As a tree surgeon, driving around anywhere can be an annoying thing. We tend to look at the trees and notice recent work and bad work stands out like a sore thumb. It equally annoying to see people offering a whole range of services including tree work. Trees are complex biomechanical structures and anyone who has spent years on the job or thousands of pounds going to college is not going to suddenly offer fencing or landscaping service. Trees are a specialist field and I would not recommend using any fencing/building/landscaping contractor who claims to offer tree surgery. Sorry, rant over.

Below are a few pictures from one site in the West Midlands who decided to get a landscaper in to do some tree work. I am sure there are some good landscapers out there who are capable of tree surgery, but i would only recommend using a landscaping company with a dedicated arboriculture division

The first two pictures, of the same tree, look pretty bad. The most obvious problem is the large tears all over the tree. These look unsightly and will induce rot and decay into the tree as the would is much larger than it should be. Pruning cuts should be flat (i.e. 90 degrees to angle of the branch) to minimise the surface area of the wound and try to prevent decay, parasites etc getting into the wound. The tree is able to callus over a correctly finished cut but will never be able to recover from these wounds.


But the pegs (the bit of branch which has been left behind) are just as bad. When cut correctly the tree is able to seal the wound, limiting decay. When a peg is left the tree is unable to seal the wound.The peg remains and rots away bringing parasites, pests and disease to the wound. A flush cut (not shown here) is just as bad as it creates a large wound and severs the vascular tissue of the parent branch, again inducing decay and preventing the tree from forming a callus to seal the wound.

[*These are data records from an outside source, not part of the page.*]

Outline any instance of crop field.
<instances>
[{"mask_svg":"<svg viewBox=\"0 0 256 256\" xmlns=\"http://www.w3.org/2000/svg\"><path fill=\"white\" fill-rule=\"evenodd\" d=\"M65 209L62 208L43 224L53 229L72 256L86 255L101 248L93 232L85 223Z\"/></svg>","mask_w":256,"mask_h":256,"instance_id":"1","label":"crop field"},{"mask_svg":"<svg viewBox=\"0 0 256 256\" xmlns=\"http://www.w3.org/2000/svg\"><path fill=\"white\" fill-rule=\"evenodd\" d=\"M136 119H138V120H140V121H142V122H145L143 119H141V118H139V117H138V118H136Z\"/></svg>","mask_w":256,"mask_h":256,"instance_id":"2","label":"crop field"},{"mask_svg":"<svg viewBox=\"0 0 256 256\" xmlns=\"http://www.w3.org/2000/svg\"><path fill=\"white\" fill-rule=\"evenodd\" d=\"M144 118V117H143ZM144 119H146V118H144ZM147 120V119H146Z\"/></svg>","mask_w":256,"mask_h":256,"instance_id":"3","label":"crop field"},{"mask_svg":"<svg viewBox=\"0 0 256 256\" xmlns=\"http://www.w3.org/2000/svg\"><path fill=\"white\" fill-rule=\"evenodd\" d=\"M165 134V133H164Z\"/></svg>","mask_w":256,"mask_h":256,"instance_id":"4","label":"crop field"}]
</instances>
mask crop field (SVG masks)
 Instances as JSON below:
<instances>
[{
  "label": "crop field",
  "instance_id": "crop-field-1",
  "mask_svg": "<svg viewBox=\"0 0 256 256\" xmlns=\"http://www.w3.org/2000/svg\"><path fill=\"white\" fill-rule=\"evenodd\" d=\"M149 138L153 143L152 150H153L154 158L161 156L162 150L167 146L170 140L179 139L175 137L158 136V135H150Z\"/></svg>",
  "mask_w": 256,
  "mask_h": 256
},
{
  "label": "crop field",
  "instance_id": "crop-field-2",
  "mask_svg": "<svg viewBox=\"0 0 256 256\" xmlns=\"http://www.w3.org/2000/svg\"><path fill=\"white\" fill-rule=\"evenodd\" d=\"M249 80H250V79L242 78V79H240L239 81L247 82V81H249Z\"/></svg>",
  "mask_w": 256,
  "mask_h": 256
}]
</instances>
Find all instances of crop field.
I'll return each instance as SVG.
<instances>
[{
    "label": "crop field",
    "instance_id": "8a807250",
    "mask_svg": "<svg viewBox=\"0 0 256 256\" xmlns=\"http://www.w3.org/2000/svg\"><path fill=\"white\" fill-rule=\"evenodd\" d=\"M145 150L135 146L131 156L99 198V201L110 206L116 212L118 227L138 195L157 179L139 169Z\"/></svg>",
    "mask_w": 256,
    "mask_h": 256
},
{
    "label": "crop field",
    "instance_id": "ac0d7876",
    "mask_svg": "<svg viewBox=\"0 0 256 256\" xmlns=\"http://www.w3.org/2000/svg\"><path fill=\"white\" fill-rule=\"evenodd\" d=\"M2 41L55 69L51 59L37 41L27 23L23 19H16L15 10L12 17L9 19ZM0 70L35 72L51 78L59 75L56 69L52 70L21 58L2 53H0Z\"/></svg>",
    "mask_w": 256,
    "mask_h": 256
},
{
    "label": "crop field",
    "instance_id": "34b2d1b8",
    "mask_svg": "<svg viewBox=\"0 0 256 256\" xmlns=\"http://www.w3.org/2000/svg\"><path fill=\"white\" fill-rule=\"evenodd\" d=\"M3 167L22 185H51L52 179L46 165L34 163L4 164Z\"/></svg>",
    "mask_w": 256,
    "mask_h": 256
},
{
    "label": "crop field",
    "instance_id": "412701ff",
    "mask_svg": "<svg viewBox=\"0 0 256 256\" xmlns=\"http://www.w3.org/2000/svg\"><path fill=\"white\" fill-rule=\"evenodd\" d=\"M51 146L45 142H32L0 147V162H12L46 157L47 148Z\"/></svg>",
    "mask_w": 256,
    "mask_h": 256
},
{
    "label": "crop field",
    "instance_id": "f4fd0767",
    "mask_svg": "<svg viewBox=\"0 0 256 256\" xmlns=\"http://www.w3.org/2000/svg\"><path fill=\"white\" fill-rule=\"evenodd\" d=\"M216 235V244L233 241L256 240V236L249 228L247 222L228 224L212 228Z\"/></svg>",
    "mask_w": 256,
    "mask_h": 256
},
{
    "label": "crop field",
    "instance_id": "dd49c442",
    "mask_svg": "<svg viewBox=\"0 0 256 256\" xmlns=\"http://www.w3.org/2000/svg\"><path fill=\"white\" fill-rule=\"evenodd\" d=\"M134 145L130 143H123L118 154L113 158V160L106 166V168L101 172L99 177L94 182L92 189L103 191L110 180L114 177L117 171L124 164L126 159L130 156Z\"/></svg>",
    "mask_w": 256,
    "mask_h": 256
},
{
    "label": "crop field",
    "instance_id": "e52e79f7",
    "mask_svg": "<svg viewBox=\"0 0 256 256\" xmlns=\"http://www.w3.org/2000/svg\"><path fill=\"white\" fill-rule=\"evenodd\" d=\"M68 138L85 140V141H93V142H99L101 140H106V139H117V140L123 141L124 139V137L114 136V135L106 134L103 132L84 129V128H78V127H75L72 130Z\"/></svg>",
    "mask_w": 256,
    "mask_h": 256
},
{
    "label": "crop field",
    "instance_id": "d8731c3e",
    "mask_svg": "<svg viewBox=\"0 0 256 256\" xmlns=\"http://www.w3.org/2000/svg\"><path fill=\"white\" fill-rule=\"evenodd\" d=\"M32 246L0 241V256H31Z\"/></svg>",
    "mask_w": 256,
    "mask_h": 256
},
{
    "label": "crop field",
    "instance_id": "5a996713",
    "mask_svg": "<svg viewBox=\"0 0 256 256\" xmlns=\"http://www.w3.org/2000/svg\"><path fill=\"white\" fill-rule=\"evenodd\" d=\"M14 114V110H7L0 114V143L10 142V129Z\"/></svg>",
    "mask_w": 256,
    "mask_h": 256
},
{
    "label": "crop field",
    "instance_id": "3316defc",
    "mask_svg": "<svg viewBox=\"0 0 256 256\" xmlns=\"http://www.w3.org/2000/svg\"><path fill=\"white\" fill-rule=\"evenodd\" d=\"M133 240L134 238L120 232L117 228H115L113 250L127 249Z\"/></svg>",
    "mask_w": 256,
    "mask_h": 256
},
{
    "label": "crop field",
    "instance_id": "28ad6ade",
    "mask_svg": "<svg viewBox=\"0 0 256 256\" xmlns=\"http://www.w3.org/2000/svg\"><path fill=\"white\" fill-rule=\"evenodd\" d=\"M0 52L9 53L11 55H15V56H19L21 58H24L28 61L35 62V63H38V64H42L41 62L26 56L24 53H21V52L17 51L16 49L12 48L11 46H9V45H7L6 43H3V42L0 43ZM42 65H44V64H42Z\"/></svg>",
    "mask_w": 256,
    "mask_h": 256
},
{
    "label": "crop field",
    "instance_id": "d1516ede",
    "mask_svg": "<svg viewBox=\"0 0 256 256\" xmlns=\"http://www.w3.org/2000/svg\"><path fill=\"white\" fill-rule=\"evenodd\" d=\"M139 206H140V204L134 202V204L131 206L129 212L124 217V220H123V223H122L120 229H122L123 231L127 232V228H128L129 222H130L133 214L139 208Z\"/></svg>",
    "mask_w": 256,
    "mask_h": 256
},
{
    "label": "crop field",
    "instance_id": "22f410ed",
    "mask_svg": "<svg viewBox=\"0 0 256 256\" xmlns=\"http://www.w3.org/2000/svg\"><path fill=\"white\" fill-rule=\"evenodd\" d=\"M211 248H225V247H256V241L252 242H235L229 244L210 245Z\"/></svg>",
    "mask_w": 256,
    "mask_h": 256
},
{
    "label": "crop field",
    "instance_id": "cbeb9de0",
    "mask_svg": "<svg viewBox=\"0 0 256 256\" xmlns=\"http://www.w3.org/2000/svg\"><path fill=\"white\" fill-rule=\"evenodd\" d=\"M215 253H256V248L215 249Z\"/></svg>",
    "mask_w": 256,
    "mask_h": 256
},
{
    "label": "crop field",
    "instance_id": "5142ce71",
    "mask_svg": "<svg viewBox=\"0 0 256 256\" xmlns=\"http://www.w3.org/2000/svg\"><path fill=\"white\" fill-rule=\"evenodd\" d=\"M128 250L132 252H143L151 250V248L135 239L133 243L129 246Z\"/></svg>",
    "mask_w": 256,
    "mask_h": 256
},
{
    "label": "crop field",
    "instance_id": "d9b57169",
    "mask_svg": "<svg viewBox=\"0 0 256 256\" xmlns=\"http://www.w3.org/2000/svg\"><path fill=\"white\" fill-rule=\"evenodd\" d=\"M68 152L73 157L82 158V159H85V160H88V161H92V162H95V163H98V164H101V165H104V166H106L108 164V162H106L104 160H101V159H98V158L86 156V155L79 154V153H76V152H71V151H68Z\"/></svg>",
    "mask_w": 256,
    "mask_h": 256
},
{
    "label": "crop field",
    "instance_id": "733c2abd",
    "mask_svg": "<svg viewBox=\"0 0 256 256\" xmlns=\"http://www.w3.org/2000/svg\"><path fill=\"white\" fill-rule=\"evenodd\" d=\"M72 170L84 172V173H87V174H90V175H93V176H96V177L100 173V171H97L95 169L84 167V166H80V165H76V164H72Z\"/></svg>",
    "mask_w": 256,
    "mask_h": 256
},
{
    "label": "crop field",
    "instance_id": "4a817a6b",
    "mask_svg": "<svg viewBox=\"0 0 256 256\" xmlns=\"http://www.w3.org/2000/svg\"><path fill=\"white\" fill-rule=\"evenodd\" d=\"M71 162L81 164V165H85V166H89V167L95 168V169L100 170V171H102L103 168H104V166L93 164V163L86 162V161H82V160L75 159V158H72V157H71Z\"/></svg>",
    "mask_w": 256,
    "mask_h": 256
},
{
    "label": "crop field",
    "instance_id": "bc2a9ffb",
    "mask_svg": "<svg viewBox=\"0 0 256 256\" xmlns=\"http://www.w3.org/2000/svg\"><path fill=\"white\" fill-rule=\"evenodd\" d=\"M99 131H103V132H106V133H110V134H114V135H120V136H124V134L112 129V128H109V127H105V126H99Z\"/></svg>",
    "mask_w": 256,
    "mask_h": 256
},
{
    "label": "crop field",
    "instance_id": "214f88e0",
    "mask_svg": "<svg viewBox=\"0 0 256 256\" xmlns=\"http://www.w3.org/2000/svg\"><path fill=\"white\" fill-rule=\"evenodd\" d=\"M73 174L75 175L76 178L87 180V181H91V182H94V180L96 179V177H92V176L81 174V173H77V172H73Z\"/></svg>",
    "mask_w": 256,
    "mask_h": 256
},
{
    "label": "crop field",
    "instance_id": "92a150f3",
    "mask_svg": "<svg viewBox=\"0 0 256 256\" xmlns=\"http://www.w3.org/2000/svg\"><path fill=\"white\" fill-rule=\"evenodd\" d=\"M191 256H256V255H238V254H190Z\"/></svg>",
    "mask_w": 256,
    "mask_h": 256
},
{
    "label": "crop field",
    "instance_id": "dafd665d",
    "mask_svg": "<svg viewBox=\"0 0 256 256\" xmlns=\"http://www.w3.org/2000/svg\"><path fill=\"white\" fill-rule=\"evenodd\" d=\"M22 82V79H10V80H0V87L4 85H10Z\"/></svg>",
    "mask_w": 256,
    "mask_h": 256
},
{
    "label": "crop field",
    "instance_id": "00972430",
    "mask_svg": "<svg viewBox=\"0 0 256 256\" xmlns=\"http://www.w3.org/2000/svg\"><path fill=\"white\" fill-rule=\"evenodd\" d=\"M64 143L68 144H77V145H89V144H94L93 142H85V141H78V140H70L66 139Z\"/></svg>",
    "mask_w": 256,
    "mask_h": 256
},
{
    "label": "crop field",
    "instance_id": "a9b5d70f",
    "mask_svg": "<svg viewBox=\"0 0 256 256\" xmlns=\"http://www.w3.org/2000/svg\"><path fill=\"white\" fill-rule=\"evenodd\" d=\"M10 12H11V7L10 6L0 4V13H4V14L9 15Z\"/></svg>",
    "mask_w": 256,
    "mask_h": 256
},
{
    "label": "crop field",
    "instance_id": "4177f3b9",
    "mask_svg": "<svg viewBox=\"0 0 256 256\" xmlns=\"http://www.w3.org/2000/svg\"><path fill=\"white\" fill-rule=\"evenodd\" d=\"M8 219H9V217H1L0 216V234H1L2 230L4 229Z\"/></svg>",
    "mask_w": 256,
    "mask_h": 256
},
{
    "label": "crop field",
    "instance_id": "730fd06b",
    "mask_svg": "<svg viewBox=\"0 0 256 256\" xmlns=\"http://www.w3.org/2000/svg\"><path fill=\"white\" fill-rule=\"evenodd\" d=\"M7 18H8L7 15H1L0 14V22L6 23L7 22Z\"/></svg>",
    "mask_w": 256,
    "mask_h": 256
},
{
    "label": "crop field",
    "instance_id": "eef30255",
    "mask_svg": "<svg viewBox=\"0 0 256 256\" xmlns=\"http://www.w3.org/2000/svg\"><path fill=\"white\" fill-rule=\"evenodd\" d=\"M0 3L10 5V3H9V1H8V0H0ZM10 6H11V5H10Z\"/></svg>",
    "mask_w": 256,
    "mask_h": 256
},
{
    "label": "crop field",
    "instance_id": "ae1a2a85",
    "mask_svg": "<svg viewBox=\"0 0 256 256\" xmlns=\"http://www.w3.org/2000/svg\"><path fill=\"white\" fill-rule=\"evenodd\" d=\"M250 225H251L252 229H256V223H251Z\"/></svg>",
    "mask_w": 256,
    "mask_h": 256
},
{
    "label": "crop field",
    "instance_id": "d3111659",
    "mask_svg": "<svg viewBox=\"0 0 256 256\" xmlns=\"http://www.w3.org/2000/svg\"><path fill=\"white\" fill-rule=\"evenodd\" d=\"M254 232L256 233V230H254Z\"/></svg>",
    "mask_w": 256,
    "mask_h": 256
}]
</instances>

The second tree has the same bad cuts as the tree above but has been left in a dangerous state. Trees should balance, they can adapt over a long period of time to support a crown which is weighted heavily in one direction, but if part of a tree is removed the tree can be come unbalanced and unstable. The centre of this tree has been removed leaving it heavily weighted towards the fence and the neighbouring house. It is heavily unbalanced, the wounds will decay and if the tree fails it is only going one way. Also because the centre has been removed any future tree surgery is made more difficult as the natural anchor points, for a tree surgeons rope, have been removed.

This is why it is important to ask for proof of insurance. Sure the landscaper didn’t break any fence panels on the day but what happens if the tree fails, because of his bad work, and falls on a house after he has left?


Work like this is truly shocking and I have spoken to the owner of the property who is trying to get the work rectified.